Shorter-dated debt led the slide with two-year note yields from Finland to Spain climbing from record lows after the ECB cut its deposit rate to minus 0.3%. Germany’s two-year note yield jumped the most since July.
Bond yields across the region had dropped since ECB President Mario Draghi stoked expectations of further easing at his October 22 press conference, pledging that policy makers would re-examine the scope of its existing quantitative-easing plan this month.
He will speak at a press conference at 15:30 where he will unveil further stimulus. Economists surveyed by Bloomberg unanimously predict the ECB will expand or lengthen its asset-purchase programme.
“The front end will sell off,” Patrick Jacq, a senior fixed-income strategist at BNP Paribas SA in Paris, said before the decision. “When it comes to QE the market is expecting at least an increase of monthly purchases by roughly €10bn, so if it’s below €10bn there will probably be a correction” in note prices, he said.
Germany’s two-year note yield climbed four basis points to minus 0.40% as of 14:07, after reaching minus 0.454%, the lowest since Bloomberg began compiling the data in 1990.
The zero percent security due in December 2017 fell 0.085, or 85 euro cents per €1 000 face amount, to 100.82. The nation’s 10-year bund yield increased two basis points to 0.49%.
Finland’s two-year note yield rose four basis points to minus 0.34%, while Spain’s increased four basis points to minus 0.005%.

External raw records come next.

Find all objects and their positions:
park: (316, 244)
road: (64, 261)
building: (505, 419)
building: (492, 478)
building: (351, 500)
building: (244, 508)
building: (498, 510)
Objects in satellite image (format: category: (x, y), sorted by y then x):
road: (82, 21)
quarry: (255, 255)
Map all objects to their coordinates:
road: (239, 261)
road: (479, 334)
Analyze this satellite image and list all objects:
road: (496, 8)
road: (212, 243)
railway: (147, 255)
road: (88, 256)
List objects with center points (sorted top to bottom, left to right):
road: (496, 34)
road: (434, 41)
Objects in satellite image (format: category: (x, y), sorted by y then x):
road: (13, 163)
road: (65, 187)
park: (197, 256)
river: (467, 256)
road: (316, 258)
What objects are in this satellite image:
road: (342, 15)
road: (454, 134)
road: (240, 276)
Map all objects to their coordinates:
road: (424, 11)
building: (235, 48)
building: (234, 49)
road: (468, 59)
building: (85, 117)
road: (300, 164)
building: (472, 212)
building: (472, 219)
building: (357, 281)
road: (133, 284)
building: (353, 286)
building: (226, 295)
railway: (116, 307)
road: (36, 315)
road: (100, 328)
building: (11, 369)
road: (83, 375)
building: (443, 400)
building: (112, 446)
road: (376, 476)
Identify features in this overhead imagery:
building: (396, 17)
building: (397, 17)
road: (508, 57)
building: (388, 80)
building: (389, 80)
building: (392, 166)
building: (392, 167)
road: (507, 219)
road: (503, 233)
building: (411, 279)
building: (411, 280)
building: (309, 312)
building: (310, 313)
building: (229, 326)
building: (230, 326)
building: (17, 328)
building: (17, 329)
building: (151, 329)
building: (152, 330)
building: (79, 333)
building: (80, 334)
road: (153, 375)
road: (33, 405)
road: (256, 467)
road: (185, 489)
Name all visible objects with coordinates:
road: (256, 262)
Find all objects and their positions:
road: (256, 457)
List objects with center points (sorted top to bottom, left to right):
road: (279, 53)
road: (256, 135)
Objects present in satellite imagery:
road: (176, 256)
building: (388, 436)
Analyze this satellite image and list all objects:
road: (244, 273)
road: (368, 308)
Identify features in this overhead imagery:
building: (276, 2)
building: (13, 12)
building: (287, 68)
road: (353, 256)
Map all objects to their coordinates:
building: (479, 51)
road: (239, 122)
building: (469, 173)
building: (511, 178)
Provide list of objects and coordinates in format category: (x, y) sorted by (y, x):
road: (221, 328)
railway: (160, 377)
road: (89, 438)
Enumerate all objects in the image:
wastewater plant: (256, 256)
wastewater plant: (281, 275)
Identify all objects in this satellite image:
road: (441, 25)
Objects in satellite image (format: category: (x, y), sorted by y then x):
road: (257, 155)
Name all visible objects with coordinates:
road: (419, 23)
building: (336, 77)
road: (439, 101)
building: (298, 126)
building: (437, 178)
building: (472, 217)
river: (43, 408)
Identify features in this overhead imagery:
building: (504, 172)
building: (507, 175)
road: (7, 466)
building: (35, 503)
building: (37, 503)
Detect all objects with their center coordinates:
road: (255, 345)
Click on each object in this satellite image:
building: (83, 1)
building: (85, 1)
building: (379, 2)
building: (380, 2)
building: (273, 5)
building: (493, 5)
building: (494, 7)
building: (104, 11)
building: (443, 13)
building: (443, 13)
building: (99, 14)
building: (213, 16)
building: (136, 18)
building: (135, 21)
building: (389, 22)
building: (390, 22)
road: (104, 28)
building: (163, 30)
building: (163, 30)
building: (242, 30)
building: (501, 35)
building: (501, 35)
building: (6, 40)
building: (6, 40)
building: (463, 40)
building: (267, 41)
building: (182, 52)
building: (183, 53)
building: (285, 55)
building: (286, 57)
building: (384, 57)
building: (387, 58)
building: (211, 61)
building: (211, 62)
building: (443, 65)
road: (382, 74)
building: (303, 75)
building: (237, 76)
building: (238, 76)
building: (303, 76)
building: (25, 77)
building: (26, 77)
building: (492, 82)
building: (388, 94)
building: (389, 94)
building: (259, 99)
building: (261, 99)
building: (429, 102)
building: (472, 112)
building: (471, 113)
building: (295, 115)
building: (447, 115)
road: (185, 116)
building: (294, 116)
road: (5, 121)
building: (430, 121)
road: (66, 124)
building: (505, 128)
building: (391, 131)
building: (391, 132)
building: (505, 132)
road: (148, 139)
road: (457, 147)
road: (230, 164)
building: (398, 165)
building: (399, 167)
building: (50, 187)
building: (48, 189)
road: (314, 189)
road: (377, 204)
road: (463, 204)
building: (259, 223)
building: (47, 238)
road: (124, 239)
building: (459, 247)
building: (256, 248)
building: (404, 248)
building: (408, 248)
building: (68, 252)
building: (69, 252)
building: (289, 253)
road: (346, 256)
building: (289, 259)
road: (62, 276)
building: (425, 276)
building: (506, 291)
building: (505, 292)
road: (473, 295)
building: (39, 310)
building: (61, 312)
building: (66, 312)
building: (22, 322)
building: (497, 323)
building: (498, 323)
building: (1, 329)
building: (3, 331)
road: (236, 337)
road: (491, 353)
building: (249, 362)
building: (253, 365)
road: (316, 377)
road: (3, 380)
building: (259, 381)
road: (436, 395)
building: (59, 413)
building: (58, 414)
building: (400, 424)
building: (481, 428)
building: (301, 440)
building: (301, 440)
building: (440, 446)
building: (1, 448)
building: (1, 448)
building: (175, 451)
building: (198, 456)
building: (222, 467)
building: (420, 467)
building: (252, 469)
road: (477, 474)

Yields on about one-third of the region’s government bonds have fallen below zero in anticipation of the announcement, meaning investors buying the securities would have got back less upon maturity than they paid.
Negative-yielding securities totaled $2.14trn of the Bloomberg Eurozone Sovereign Bond Index, as of Wednesday. That compares with $1.38trn before Draghi’s October 22 pledge.
ECB QE restrictions currently prevent the central bank from buying any security yielding less than the deposit rate, so the reduction bolsters the number of bonds eligible for purchase. That may change when Draghi outlines further stimulus later Thursday.
“At the margin, I’d say the modest cut in the deposit rate raises the odds that the ECB will abandon its yield floor for bond purchases,” said Marius Daheim, a senior rates strategist at SEB AB in Frankfurt. “It raises the odds that Draghi will over deliver with regard to the QE programme.”